Text excerpt ▸
╔══

The first statement declares three variables. Variable msgsVM which contains instance of View Model MsgsViewModel. Second is evtAggregator (Event Aggregator) which contains object that supports Pub/Sub pattern. Note that ko.subscribable is used internally in Knockout.js to support bindings between controls and View Model. Final variable is cs which contains instance of ClientSocket.

Then bindings between controls and View Model are applied using ko.applyBindings.

Now the next three lines are important. evtAggregator.subscribe is used to subscribe a method (first parameter) that exist in an object (second parameter) to an event (third parameter). So on line 8, notify method that exist in msgsVM is subscribed to newMsgNotify event. Now in other objects, we don’t need to call msgsVM.showNewBtn.notify method directly. Instead we can use evtAggregator.notifySubscribers to fire newMsgNotify event which will automatically call notify method. All of this is done to make loose coupling between objects which call methods of other objects. Our code will not break even if the method that’s called is removed, renamed or parameters are modified.

╚══

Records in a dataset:
╔══

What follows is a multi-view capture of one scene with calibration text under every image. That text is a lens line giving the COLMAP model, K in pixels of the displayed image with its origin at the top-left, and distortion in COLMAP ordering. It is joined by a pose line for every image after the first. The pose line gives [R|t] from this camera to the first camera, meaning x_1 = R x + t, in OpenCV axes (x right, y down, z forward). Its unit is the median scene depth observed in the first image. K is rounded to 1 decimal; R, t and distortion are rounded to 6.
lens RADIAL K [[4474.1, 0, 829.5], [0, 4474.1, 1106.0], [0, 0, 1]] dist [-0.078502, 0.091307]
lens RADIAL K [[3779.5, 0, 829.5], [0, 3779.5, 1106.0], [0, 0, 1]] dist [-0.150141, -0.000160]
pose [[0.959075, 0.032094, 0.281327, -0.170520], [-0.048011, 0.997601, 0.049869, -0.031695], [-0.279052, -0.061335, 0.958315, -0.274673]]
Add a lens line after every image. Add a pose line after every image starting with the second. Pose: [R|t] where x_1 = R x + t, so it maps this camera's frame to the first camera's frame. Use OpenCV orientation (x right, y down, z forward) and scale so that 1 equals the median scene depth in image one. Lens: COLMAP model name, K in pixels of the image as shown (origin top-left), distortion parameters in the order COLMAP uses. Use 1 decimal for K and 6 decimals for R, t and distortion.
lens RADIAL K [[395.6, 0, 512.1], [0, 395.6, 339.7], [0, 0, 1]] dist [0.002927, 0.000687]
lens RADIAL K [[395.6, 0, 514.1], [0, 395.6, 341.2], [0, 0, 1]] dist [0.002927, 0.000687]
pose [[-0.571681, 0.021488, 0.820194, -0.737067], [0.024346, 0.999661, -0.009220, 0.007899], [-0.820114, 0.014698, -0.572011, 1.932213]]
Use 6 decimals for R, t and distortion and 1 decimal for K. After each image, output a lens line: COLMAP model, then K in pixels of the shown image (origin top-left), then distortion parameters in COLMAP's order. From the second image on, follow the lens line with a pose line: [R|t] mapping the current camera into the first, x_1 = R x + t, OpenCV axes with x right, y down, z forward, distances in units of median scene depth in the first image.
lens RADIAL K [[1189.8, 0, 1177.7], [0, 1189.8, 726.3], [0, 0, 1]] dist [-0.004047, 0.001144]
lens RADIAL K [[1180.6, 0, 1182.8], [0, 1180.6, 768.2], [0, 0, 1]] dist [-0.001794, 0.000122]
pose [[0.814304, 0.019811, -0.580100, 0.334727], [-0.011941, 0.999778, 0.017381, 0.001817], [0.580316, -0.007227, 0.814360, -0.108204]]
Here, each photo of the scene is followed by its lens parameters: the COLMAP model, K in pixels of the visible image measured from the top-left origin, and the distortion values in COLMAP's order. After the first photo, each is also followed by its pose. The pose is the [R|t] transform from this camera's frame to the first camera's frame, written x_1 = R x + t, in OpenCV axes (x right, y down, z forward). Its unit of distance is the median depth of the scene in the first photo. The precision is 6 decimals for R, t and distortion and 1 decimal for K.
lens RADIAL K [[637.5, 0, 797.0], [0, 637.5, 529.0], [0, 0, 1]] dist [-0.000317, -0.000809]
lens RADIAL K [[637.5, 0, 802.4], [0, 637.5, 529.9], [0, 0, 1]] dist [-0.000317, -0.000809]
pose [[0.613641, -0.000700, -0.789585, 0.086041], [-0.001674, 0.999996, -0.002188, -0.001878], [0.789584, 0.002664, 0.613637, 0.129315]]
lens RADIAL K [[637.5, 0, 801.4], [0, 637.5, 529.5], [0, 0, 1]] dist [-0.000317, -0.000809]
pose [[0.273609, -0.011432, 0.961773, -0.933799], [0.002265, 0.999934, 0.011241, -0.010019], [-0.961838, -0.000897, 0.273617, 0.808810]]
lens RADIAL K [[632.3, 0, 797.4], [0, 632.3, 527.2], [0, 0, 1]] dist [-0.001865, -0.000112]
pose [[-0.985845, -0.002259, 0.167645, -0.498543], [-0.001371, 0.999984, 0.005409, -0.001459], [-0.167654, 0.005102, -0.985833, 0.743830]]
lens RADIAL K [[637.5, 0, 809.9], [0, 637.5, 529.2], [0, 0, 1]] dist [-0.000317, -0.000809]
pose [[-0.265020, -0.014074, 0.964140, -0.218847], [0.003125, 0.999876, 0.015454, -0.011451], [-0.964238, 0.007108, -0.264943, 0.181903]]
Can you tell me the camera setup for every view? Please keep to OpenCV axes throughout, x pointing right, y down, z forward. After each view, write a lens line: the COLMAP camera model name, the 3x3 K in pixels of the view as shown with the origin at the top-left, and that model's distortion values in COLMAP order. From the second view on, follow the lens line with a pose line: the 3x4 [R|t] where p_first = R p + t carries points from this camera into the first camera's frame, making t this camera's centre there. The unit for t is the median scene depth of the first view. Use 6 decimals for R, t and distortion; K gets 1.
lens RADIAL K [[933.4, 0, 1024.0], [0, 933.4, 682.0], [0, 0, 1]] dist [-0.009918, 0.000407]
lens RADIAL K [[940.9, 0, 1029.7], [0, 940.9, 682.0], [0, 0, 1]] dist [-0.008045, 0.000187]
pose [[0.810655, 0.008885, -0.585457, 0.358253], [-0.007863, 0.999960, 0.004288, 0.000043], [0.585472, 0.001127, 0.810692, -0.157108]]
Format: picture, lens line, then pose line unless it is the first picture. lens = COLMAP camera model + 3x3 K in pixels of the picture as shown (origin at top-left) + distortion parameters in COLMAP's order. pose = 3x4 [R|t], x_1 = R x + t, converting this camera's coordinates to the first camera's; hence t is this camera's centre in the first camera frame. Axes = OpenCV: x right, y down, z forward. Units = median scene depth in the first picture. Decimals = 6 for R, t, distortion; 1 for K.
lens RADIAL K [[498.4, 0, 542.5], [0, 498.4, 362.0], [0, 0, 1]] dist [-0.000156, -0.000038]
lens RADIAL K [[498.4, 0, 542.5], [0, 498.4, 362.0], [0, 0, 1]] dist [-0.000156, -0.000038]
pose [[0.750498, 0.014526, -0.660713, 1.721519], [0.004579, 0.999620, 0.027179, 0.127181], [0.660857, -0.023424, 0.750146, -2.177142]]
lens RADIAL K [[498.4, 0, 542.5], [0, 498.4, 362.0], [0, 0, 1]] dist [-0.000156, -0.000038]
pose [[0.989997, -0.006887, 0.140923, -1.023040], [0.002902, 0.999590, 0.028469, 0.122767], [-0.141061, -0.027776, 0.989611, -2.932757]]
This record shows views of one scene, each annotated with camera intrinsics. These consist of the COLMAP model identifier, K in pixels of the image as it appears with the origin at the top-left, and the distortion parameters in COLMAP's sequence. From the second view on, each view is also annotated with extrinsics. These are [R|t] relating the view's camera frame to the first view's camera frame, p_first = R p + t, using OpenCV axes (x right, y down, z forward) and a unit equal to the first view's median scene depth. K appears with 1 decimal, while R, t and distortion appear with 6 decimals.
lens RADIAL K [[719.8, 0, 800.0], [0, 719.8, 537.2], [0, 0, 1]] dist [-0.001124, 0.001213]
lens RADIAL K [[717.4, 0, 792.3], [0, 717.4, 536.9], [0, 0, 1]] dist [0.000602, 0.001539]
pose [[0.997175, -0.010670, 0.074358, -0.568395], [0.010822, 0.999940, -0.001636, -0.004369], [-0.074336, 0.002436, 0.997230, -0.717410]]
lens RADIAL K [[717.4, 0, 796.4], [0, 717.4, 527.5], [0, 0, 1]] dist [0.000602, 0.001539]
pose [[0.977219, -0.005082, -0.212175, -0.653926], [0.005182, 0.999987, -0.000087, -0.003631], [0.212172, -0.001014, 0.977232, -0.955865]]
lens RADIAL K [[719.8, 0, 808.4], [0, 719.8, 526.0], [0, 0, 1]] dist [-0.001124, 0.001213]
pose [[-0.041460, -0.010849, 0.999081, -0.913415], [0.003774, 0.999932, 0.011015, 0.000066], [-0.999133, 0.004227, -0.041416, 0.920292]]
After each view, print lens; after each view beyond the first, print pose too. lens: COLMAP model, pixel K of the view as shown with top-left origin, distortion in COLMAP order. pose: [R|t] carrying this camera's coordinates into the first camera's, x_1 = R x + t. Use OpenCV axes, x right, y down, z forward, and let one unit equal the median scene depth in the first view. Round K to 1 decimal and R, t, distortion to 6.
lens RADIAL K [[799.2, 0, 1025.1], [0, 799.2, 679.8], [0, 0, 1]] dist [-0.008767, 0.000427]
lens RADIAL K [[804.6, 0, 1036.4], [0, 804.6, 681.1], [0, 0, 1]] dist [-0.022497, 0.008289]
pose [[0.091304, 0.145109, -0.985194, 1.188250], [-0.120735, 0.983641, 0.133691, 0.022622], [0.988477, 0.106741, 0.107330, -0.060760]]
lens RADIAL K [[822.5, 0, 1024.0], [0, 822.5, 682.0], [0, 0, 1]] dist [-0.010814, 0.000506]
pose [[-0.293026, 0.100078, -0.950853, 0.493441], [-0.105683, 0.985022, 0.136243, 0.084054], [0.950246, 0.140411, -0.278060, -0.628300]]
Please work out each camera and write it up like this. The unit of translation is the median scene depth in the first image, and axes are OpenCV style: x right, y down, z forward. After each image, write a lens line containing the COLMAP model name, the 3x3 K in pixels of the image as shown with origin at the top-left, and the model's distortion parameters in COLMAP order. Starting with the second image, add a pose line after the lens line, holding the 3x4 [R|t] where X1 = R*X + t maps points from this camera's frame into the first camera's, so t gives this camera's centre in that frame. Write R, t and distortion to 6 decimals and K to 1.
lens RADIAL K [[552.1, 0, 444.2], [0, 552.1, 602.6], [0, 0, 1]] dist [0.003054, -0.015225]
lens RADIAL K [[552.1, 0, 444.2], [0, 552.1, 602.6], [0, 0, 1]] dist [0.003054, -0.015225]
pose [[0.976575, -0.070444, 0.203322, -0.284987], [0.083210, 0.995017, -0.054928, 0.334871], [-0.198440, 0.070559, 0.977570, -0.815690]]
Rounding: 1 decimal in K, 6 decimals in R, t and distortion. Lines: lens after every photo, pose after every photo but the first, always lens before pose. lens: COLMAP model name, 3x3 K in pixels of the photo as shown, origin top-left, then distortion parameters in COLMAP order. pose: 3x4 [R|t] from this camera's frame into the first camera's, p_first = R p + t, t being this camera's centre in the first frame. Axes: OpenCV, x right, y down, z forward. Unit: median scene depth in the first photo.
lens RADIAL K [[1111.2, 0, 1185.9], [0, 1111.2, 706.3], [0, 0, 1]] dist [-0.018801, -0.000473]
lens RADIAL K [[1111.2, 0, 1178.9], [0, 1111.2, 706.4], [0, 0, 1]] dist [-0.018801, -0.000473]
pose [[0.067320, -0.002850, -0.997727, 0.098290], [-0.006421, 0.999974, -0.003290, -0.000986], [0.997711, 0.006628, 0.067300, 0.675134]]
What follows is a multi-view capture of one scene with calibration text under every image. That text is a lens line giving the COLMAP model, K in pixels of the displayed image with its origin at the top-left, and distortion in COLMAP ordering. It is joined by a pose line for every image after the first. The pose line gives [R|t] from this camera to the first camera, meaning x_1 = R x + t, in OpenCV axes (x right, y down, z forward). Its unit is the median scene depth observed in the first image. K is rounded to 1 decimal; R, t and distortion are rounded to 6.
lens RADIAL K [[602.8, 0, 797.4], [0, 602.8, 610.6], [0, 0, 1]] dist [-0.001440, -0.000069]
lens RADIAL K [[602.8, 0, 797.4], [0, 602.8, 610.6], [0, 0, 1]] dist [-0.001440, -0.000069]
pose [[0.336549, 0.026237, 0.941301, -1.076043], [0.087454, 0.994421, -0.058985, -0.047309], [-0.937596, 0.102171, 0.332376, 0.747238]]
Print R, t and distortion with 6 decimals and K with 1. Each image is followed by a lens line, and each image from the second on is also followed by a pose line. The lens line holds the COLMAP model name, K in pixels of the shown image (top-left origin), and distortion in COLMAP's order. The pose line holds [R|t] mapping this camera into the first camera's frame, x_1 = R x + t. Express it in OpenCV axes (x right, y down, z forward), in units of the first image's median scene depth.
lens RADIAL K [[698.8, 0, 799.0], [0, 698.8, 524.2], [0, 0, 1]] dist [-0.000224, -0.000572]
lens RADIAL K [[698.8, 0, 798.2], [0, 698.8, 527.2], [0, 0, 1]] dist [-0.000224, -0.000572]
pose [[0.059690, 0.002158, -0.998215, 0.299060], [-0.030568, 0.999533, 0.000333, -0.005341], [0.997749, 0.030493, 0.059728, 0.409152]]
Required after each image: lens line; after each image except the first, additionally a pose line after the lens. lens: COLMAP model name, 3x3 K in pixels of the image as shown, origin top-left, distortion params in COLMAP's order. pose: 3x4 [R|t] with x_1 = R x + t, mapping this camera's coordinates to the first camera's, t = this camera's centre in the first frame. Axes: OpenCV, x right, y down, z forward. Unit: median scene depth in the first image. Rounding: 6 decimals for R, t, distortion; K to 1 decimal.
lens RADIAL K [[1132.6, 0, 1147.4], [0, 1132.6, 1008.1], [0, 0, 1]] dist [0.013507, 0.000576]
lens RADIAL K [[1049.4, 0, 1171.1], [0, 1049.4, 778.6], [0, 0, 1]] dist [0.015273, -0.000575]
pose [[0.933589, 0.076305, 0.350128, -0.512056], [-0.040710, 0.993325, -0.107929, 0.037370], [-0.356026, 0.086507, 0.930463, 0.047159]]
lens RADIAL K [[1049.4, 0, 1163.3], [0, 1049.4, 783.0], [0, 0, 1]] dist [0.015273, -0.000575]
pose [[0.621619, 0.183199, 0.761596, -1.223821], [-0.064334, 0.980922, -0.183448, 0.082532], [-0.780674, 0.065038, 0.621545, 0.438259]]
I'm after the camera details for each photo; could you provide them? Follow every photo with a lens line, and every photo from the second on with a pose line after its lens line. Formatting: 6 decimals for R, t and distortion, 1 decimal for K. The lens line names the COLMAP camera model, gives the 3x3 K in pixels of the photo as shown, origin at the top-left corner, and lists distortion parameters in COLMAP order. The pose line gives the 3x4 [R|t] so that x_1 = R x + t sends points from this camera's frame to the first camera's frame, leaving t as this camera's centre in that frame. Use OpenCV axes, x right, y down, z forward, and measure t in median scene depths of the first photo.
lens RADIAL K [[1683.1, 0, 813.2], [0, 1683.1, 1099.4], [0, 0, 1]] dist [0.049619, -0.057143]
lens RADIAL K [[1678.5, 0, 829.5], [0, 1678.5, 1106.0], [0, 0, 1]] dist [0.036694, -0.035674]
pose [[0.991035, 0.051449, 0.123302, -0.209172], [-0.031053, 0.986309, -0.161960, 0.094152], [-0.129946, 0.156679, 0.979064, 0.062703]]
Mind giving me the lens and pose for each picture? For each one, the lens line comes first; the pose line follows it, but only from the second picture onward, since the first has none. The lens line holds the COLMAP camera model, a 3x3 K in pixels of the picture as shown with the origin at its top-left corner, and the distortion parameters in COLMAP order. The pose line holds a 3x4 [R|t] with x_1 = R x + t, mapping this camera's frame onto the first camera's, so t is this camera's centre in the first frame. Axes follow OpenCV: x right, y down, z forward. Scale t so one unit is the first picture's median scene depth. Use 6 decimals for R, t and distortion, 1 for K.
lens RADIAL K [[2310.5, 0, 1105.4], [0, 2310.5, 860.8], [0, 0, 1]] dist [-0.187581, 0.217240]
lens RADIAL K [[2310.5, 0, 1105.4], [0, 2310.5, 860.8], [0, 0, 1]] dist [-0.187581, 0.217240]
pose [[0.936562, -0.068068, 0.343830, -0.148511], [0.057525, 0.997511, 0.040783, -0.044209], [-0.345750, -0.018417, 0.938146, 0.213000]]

╚══

Task objective ▸
Can you extend the Knockout.js event aggregator walkthrough, picking up right after its last sentence?

Solved problem ▸
Similar subscribtion is made on line 9 for emitLastDate method. Finally notifySubscribers method is called to fire emitLastDate event and the first parameter firstMsgDate is actually the parameter for method that’s subscribed to emitLastDate event.


Hybrid Architecture

This Load More application is an example of hybrid architecture where Front End is created using HTML, CSS, JavaScript, Knockout.js. The Front End code communicates with PHP/CodeIgniter application on server to get new messages on demand (when user clicks more… button in UI). Finally to access the newly added messages in real-time is done with Node.js server.